HENRIETTE Johnny Cash, I love him! Es gibt in Nashville ein Museum ganz allein über ihn, sehr liebevoll gemacht mit allen möglichen Dingen - seine Instrumente, Original-Liedtexte, Kostüme, sein Angelschein aus Deutschland, Briefe. Ganz am Schluss sieht man seinen Lieblingsstuhl, auf dem er immer gesessen hat, und den Originalkamin aus seinem Haus, das 2007 abgebrannt ist, danach folgt sein letztes Gedicht an Ehefrau June, die vor ihm verstorben ist. Zu all diesen Eindrücken läuft der Song „Hurt“. Das verabreicht einem jede Menge Gänsehaut und ist seither einer meiner Johnny-Cash-Lieblinge.

Wer inspirierte Sie noch?

HENRIETTE Weitere Künstler, die mich inspiriert haben, sind Dolly Parton, die Dixie Chicks, Bob Dylan, Sheryl Crow, The Band Perry, Miranda Lambert, The Civil Wars, Maddie and Tae, Taylor Swift, Cam. Die Liste ist lang und bewegt sich durch alle Bereiche: Folk, Bluegrass, Country, Americana, Pop, Rock, die Verbindung zwischen den einzelnen – oft lässt sich das Genre gar nicht wirklich bestimmen.
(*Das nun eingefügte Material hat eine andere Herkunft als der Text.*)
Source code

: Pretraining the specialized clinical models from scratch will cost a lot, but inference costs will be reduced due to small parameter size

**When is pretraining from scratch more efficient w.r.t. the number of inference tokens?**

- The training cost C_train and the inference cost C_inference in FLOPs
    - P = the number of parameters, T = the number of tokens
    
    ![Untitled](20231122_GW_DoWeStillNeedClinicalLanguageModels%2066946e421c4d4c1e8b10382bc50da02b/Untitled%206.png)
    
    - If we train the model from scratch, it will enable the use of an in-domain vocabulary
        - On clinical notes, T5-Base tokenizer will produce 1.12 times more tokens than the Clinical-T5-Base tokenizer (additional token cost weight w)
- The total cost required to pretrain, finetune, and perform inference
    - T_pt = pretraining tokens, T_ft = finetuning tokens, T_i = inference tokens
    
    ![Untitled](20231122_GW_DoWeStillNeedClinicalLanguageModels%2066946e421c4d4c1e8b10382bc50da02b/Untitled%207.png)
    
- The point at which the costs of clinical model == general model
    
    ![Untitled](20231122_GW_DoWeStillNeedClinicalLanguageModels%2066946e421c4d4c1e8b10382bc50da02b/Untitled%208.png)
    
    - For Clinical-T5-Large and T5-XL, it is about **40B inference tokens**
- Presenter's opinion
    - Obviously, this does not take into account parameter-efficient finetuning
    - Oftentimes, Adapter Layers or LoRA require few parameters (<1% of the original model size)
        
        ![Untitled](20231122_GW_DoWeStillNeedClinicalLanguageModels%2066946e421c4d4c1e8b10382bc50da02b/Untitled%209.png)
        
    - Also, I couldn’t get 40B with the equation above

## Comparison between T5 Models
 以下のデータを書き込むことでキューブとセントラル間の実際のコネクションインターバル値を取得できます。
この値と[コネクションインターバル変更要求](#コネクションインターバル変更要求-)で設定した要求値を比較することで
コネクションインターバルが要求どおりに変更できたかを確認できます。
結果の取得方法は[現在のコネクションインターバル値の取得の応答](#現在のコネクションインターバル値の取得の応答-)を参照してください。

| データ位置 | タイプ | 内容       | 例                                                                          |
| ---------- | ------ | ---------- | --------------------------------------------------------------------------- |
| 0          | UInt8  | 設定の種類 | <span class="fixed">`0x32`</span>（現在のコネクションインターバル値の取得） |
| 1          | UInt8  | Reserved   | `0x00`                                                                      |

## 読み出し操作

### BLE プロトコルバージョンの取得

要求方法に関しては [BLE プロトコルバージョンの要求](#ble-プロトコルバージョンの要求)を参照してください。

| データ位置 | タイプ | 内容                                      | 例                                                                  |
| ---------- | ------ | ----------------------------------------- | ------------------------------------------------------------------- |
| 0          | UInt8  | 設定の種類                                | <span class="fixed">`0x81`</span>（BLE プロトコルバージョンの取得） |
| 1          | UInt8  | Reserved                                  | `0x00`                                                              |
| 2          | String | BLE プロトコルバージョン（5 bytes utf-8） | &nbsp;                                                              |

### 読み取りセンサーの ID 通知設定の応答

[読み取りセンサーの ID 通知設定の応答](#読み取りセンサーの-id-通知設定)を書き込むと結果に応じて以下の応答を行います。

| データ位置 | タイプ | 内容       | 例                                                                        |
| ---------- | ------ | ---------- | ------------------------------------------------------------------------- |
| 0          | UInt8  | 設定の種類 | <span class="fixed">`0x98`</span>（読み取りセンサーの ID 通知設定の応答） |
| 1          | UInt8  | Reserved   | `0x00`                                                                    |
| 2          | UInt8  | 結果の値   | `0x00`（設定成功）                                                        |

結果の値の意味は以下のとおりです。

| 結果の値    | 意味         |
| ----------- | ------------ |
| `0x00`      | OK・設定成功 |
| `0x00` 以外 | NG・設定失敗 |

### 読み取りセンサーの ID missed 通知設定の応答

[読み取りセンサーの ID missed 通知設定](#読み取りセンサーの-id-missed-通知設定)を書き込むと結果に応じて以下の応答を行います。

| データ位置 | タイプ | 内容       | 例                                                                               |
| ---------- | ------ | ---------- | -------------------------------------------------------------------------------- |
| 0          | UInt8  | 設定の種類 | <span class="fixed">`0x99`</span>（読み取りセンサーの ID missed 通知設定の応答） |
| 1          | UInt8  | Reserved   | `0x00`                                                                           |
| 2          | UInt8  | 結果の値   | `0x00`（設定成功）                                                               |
Seit wann mögen Sie diese Musikrichtung?

HENRIETTE Mit sechs Jahren hörte ich zum ersten Mal bei einer Freundin Musik von der Kelly Family, die sich wie ein Blitz in meinem Herzen einquartierte. Ich bettelte meine Mutter an, endlich die Kassette zu bekommen. Sie wollte erst nicht, da sie dachte, ich verstehe sowieso nichts, war ja alles englisch. Doch ich gab nicht nach und bekam endlich das Tape. Das war die Geburtsstunde meiner Herzensmusik.

Warum mögen Sie diese Musikrichtung?

HENRIETTE Das Warum ist schwer zu beantworten, es hat mich einfach gepackt. Der Freigeist, die Ehrlichkeit und Purheit – als wenn die ganze Welt ein Lagerfeuer ist, um das man herumsitzt und sich Geschichten erzählt, von Herz zu Herz, eine instinktive Poesie, die jede Emotion in jeder Lebenssituation kennt. Das macht diese Musik für mich einzigartig.

Warum nennen Sie sich jetzt nur noch Henriette?

HENRIETTE Das hat zwei Gründe: Ich trete nicht nur in Deutschland mit meiner Musik auf. Schreiner ist somit für alle Nicht-Deutsch-sprachigen sehr schwer zu behalten und auszusprechen. In den USA war ich zum Beispiel bei Auftritten einfach nur Henriette, das hat mir gut gefallen, (den Amis übrigens auch) und war zudem auch sehr individuell. Da ich von Herz zu Herz singe, wollte ich mir keinen Künstlernamen zulegen, sondern einfach Henriette sein. Pur, echt, simpel, ohne Filter. So haben meine Eltern mich genannt und das bin ich. Wenn die Leute ein Album kaufen, auf dem „Henriette“ drauf steht, ist auch „Henriette“ drin.

Welche Projekt gehen Sie als nächstes an?

HENRIETTE Im Berliner Wintergarten Varieté haben gerade die Proben für die Show „Woodstock“ begonnen. Ich bin als eine von fünf Solistinnen engagiert worden.